Rest well Shaye! Love, Quinn
Hydeeann
Firstly, I’m here because I just got your cookbook. I’ve only made the Korean Beef (and accidentally added shredded carrots to it that were for the slaw I was making in tandem – but it was an awesome addition!) and we devoured it. Truly scrumptious!
Secondly, I had to stop mid read and find out what Edwardian Farm was. And then I had to order it before I came back to finish the read. It’s looks great – thanks for the tip and the link!
Thirdly, a friend of mine has two uteri (whatever) and it causes her to contract only once before the baby arrives. The last one came in the car! I only have one uterus but I do have a cervix that likes to start opening up around 27 weeks. Even after 2 months of bed rest, the babies have come 4+ weeks early and started life in the NICU. Like you, I’ve learned to accept that it’s how we make babies around here. It’s not the ideal or even close to normal, but it’s how we roll. So we do.

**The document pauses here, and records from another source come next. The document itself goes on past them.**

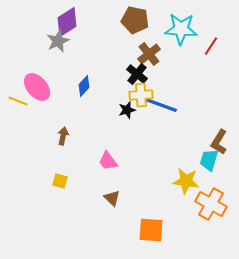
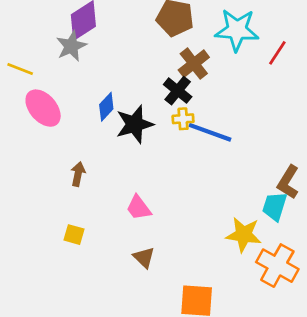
yellow cross: (141, 95) -> (183, 119), size x0.7
yellow line: (18, 101) -> (20, 69), moved
black star: (127, 110) -> (135, 124), moved, size x1.6

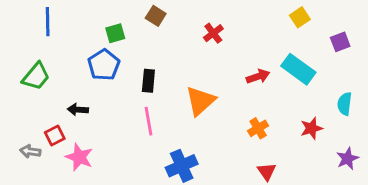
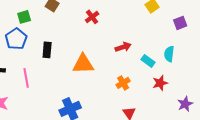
cyan rectangle: (298, 69) -> (148, 61), moved, size x0.6
orange triangle: (200, 101) -> (83, 64), turned 40
cyan semicircle: (345, 104) -> (169, 54), moved
pink line: (148, 121) -> (26, 78), moved

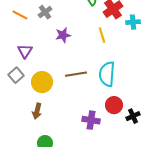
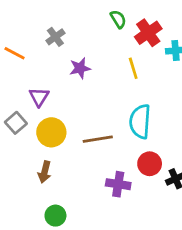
orange line: (20, 15) -> (15, 53), moved
purple triangle: (25, 51) -> (39, 97), moved
brown line: (76, 74) -> (98, 139), moved

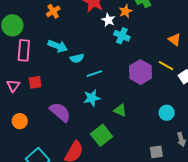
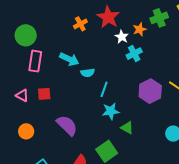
orange cross: (53, 11) -> (80, 24), moved
cyan cross: (122, 36) -> (134, 54), turned 35
cyan line: (94, 74) -> (104, 89), turned -56
pink triangle: (13, 86) -> (22, 95), turned -40
cyan star: (92, 98) -> (111, 111), moved

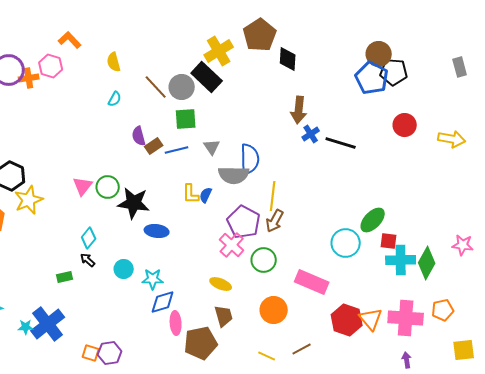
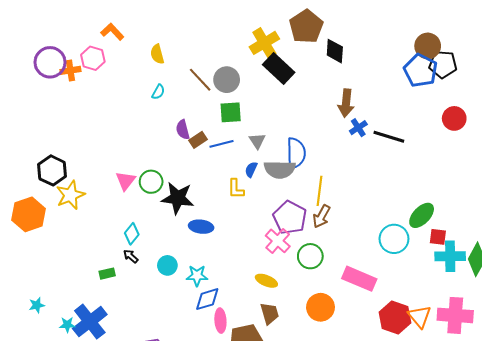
black rectangle: (207, 77) -> (279, 68), moved
blue semicircle: (206, 195) -> (251, 169), moved

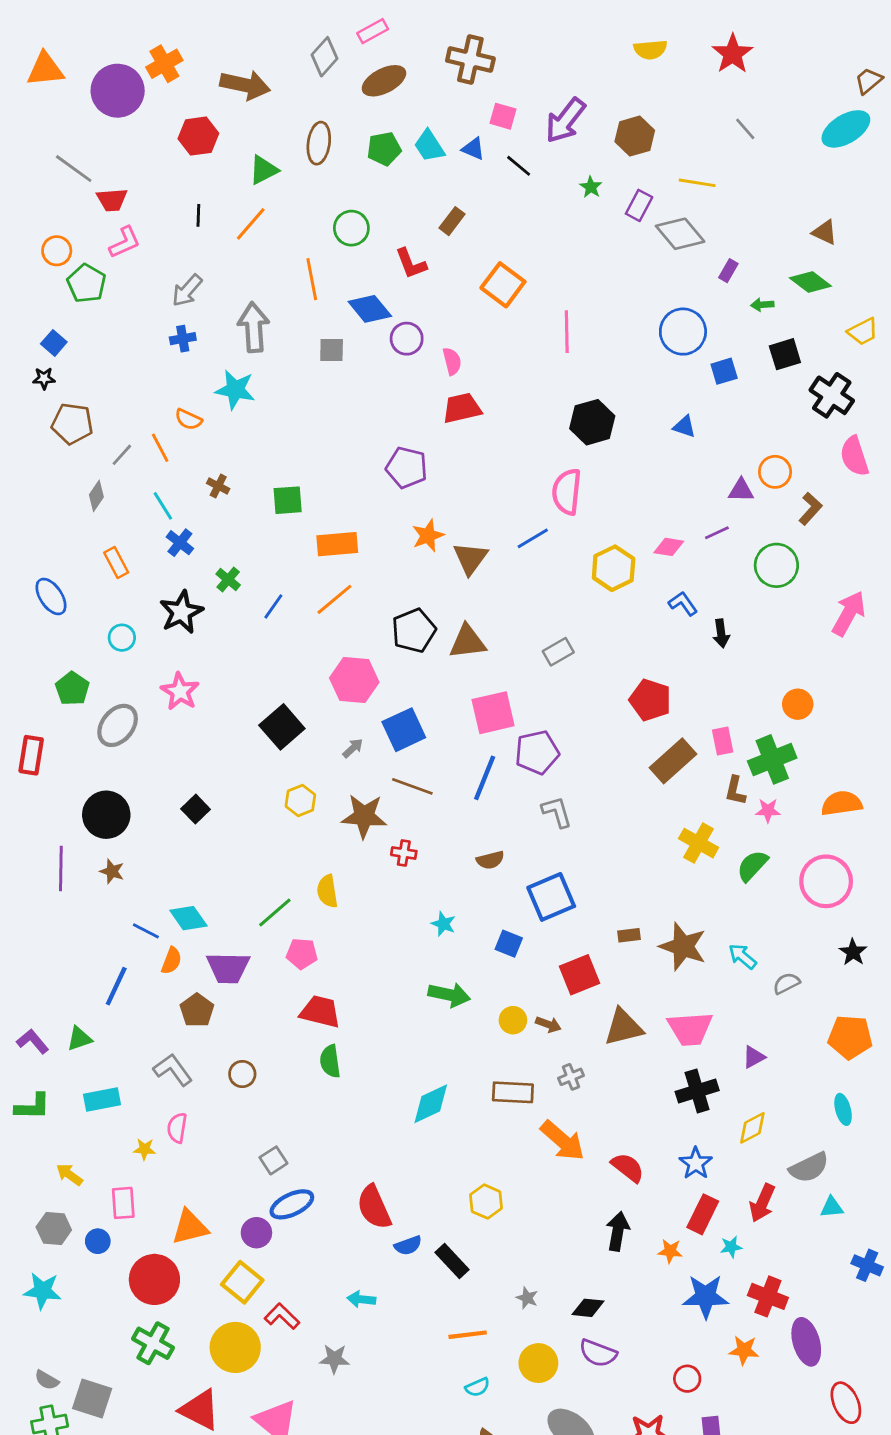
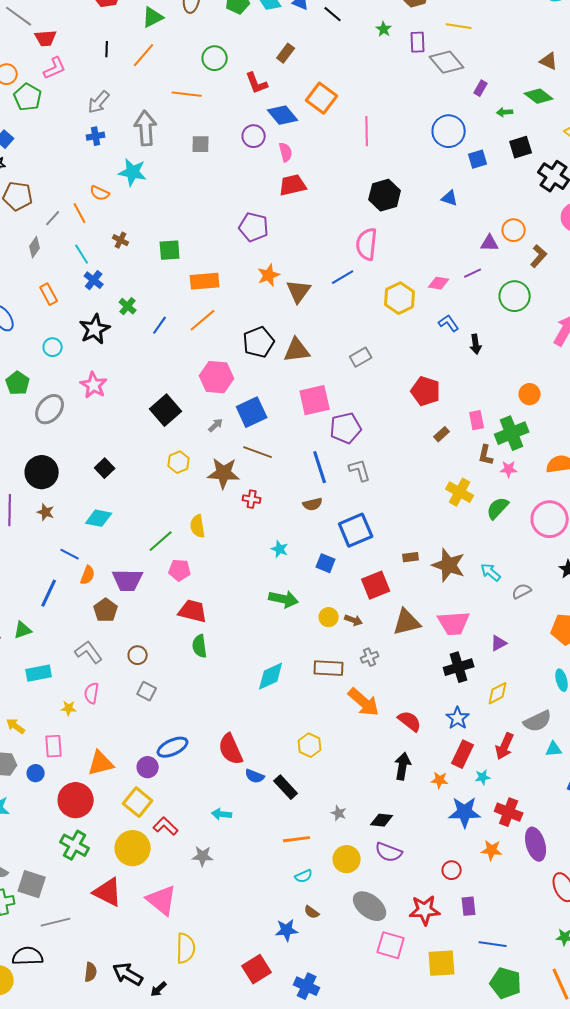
purple rectangle: (639, 205) -> (418, 42), turned -30
orange line: (312, 279) -> (187, 94), turned -72
blue diamond: (370, 309) -> (283, 115), moved
brown rectangle: (673, 761) -> (442, 434), size x0.5
blue line: (485, 778) -> (320, 467), moved, turned -40
cyan diamond: (188, 918) -> (99, 518), moved, turned -44
gray square: (273, 1160) -> (147, 691), moved, turned -30
blue semicircle: (408, 1245) -> (255, 776), turned 42

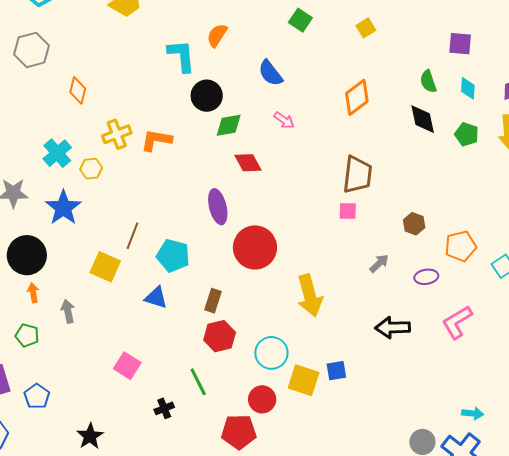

And I’d do it again an 8th time of I could just get pregnant once more. 🙂 Bless you, mama! Keep doing what you have to and enjoy those early nights. Hugs!
raisingcropsandbabies
I’m a lemon too! I had the awful homebirth with my first (who ended up lifelong injured, but is a miracle because he’s alive). Turns out this old pelvis is the most horrible shape for birthing babies. I’ve had 4 C-sections since then and long-term healing-wise I’ve healed faster with my C-sections than my vaginal birth (4th degree tear/broken tailbone). I been there/done that with sad feelings, but came around to enjoy the perks of C-sections… timing up everything and making a plan (especially with multiple little ones at home) is nice for instance.
I had my 5th during planting time… poor hubby! Thankful for family that flew in to help me, but it was still rough on the man.
I was similar to you with sleep… falling asleep on the couch at 7pm and up at 3am. Good luck to you!
Alicia
I was in labor with my 4th when one of my pigs birthed her litter. Thirteen piglets within a couple of hours seemingly effortlessly…why can’t I do it that easily? Why? You’d think I’d be good at it by now!
Deb B
I love the way you put things… it brings pictures so clearly even if I’m not right there… Thanks!
Have you tried papaya for morning sickness? That really worked for me anyway… nothing helped with being tired, wish something would have.
Love your new videos-we’ve already tried a few, what kind of mushrooms do you use for the Steak & Mushrooms?…makes my mouth water!